▸ **WHAT YOU ARE ASKED TO DO**: Look in the data below for the line that has "Figure 10. ( a", then print exactly every line from there through the line that has "Figure 4. Dependence", leaving pictures out.

▸ **DATASET RECORDS**:

"""

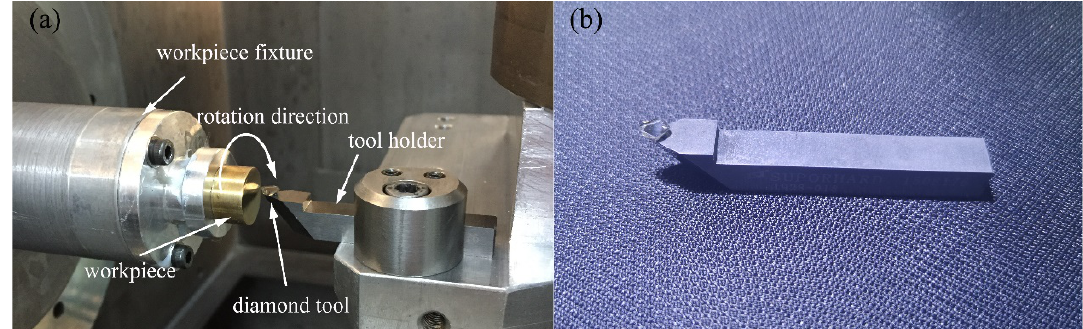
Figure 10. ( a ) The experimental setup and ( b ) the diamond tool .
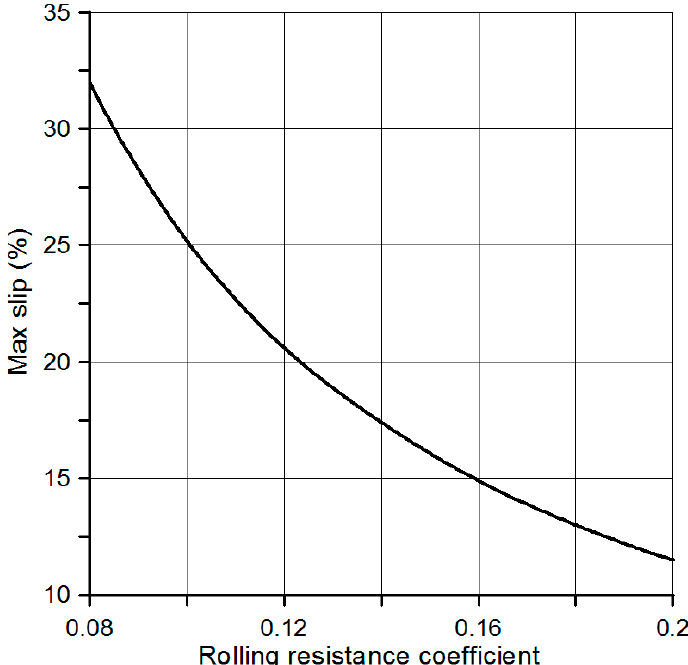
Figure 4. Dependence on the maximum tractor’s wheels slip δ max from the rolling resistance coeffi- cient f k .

"""
"""

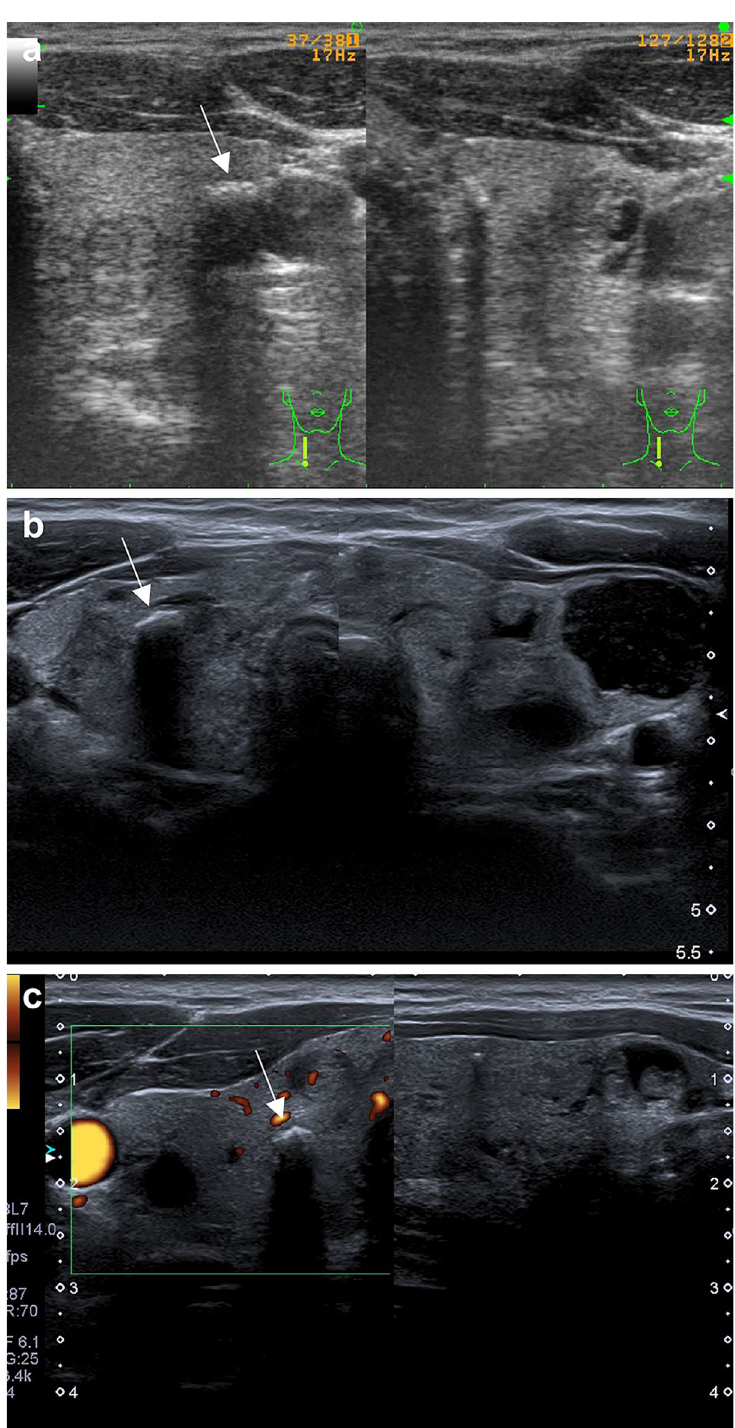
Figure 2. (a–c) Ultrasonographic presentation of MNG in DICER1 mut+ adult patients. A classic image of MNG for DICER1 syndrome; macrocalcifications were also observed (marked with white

"""
"""

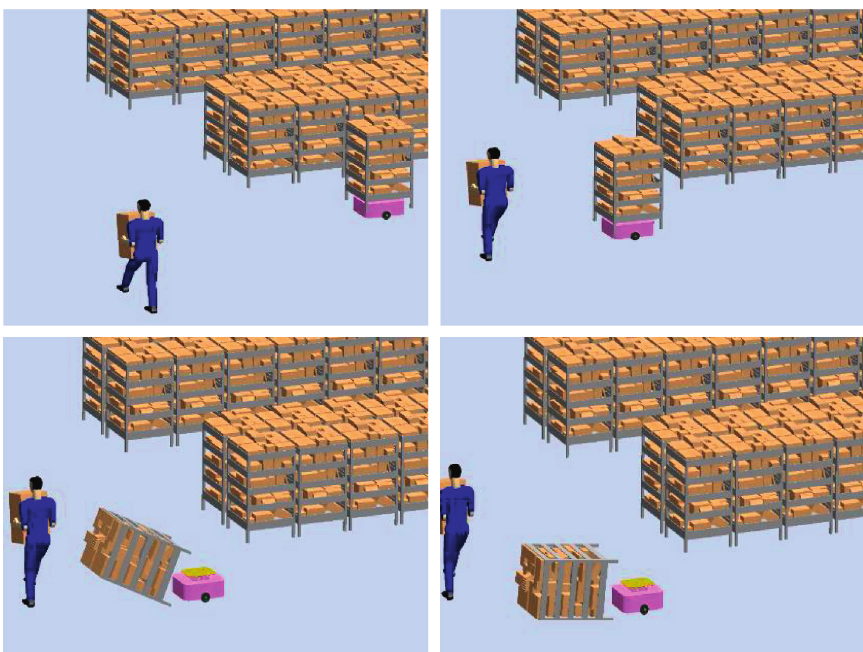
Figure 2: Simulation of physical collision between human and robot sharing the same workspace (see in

"""

▸ **RESULT FOR THIS EXERCISE**:
Figure 10. ( a ) The experimental setup and ( b ) the diamond tool .
Figure 4. Dependence on the maximum tractor’s wheels slip δ max from the rolling resistance coeffi- cient f k .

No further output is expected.